------ Data section

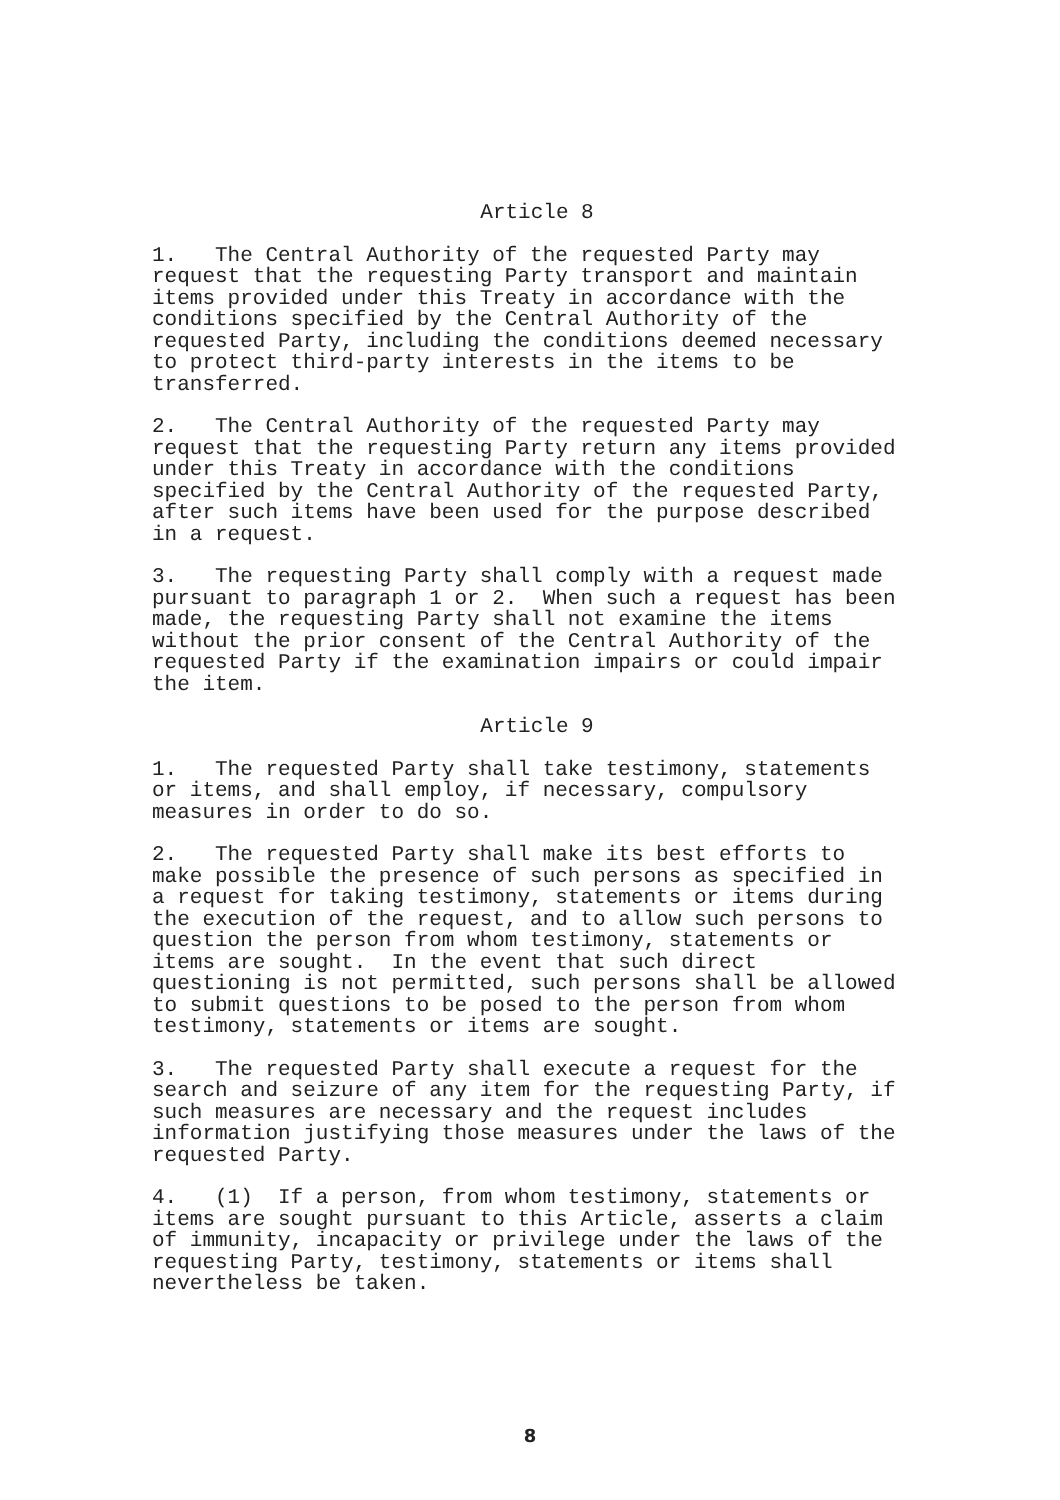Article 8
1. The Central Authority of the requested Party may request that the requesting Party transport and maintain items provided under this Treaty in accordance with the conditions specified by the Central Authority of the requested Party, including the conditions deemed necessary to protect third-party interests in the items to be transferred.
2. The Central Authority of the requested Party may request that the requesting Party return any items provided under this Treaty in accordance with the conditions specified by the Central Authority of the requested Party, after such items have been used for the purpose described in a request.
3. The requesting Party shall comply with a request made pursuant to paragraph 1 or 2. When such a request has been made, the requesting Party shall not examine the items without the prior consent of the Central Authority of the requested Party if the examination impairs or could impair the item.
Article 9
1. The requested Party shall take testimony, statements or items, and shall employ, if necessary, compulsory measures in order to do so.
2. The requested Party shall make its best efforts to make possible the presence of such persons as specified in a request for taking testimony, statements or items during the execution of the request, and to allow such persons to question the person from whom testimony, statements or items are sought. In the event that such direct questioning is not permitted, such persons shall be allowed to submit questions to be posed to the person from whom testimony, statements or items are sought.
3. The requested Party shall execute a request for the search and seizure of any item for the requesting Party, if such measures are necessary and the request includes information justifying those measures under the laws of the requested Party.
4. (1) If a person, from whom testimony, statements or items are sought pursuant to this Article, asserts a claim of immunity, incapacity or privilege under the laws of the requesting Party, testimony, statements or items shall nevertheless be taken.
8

------------

Reproduce, exactly and with both ends included, every line from the one that contains "4. (1) If a" to the end of the listing above.

» **Written reply**:
4. (1) If a person, from whom testimony, statements or items are sought pursuant to this Article, asserts a claim of immunity, incapacity or privilege under the laws of the requesting Party, testimony, statements or items shall nevertheless be taken.
8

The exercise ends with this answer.